• [Directive]:
Count how many lines of the data include the string "Channel", then say that number and stop.

• [Material provided]:
+---+

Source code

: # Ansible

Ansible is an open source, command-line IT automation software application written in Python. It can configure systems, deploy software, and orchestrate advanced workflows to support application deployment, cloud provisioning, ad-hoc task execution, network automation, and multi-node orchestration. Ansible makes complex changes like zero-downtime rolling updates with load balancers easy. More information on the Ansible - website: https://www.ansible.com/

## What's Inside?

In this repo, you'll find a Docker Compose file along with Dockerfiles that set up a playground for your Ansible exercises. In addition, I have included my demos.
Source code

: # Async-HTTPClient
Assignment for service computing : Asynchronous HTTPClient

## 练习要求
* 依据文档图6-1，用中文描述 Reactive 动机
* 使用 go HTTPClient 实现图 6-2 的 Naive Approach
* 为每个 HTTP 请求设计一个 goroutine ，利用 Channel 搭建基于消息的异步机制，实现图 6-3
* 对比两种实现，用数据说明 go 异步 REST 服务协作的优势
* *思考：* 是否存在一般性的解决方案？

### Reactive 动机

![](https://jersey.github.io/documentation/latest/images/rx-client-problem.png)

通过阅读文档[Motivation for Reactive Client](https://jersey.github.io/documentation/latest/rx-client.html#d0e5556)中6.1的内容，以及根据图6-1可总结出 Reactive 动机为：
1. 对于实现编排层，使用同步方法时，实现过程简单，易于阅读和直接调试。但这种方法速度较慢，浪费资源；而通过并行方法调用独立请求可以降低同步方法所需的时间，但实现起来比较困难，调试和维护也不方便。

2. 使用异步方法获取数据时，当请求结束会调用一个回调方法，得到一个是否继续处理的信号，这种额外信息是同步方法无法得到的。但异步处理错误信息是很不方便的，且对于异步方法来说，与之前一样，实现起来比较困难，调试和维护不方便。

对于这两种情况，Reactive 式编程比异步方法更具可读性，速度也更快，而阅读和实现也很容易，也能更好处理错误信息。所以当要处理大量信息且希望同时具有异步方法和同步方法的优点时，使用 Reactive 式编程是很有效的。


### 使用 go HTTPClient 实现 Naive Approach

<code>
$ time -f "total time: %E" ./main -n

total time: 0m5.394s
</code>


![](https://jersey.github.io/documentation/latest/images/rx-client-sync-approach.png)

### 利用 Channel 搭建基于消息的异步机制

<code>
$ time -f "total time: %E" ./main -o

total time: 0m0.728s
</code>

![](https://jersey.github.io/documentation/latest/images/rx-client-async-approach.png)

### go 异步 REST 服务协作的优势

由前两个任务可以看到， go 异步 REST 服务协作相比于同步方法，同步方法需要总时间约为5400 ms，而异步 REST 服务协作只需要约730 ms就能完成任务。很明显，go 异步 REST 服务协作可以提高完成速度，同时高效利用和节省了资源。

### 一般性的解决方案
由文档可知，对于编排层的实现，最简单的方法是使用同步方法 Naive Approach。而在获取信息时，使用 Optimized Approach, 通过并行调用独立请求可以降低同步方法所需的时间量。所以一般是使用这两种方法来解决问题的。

+---+

• [Task solution]:
2